Text passage –

■ ■ ■ ■

Sullivan believes this is the truth. Black culture is uniquely destructive to the family.
“It’s social conservatism losing its grip in African-American communities,” Sullivan said.
Sullivan is focused on the retention rate of marriage dwindling over time as he said that it was around 80% in Harlem in the 1930s, jumping to 30% in the 1980s. He thought that if the rate would be where it was in the 1930s then it would bode well for black children to succeed in life.

“People in those communities want a better quality of life, whatever we have to do to get there for them to obtain a quality of life, it’s not about broken marriage [preventions], it’s about how do we get people the quality of life that we all as Americans deserve.”
Stewart said the panel can agree on that sentiment.
“I’ve appreciated everyone taking the time to do this, boy has it pointed out some fault lines; we got to recalibrate and find a way to be open to all different stripes of white people in the conversation whether they be people who study it, people who spend their lives trying to change it, or people who are very upset about having to do that,” Stewart said to close the show.
Conclusion
Was Andrew Sullivan complicit in this conversation of race relations between white and black people?
He is complicit by not acknowledging what the other members of the panel have to say about race relations between white and black people. Others in the conversation informed Sullivan of what holds back conversations of race in America. They gave their position on the matter and explained how black and white people perceive race differently in America.
Sullivan’s perspective came through a colorblind lens and he was not taking in their perspective to find a viable solution to the problem of conversations about race. He blamed black culture for the deterioration of black families in America, which he says is the biggest problem facing African Americans.
But, why does he think black families are unstable? He said that we need to address that issue. He disregarded Stewart’s mention of mass incarceration and how we viewed the crack epidemic in the 1980s.
Stewart said it best, how it always gets framed on a moral level where we are taught that if you’re racist then you are a bad person. The framing of how we are taught systemic racism has to change because being a racist means that you have a closed minded difference of opinion.
A difference of opinion isn’t a bad thing and not being open to take someone’s perspective on systemic racism and how colorblindness and white supremacy factors into it is likely due to a lack of education.

■ ■ ■ ■

Saved entries:

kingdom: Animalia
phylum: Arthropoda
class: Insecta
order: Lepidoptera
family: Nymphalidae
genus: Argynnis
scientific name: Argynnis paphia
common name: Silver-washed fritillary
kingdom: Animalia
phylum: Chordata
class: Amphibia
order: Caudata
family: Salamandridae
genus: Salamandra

■ ■ ■ ■

Tasks –
1 > Answer these questions from the passage on race relations:
(a) Around what marriage rate does Sullivan say Harlem had in the 1930s?
(b) What does Sullivan call the biggest problem facing African Americans?
(c) Which two points raised by Stewart did Sullivan disregard?
2 > Please continue the passage on race relations, picking up after its final sentence.

Numbered responses –
1 >
(a) Around 80%.
(b) The deterioration of black families in America.
(c) Stewart's mention of mass incarceration and how the crack epidemic was viewed in the 1980s.

2 >
This is where Sullivan’s mention of investing more on schooling is a strong point because our youth need to be taught more about race in schools starting in kindergarten.
Would Sullivan’s perspective be more open minded to the idea of systemic racism if he was educated on it, or in other words, critical race theory, in his youth, or any point of his life?
The problem is Critical Race Theory (CRT) has been limited in the teachings of schools around the U.S. in states such as Oklahoma, Texas and Idaho. CRT is the recognition that race is a social construct. It will make youth feel shame and guilt, which is what Sullivan’s position on race in the discussion was coming from partially.
Schools have to teach our youth about the systems that separated and made black people inferior to white people without making either of them feel guilty and ashamed.
Teachers need to teach black history framed as what people thought about different groups of people back then with context and the evolution of how different groups of people thought of each other to modern times.
Yes, it makes sense white people would be defensive and feel shame and guilt when these conversations are being had because it is an attack on their people and more importantly, themselves.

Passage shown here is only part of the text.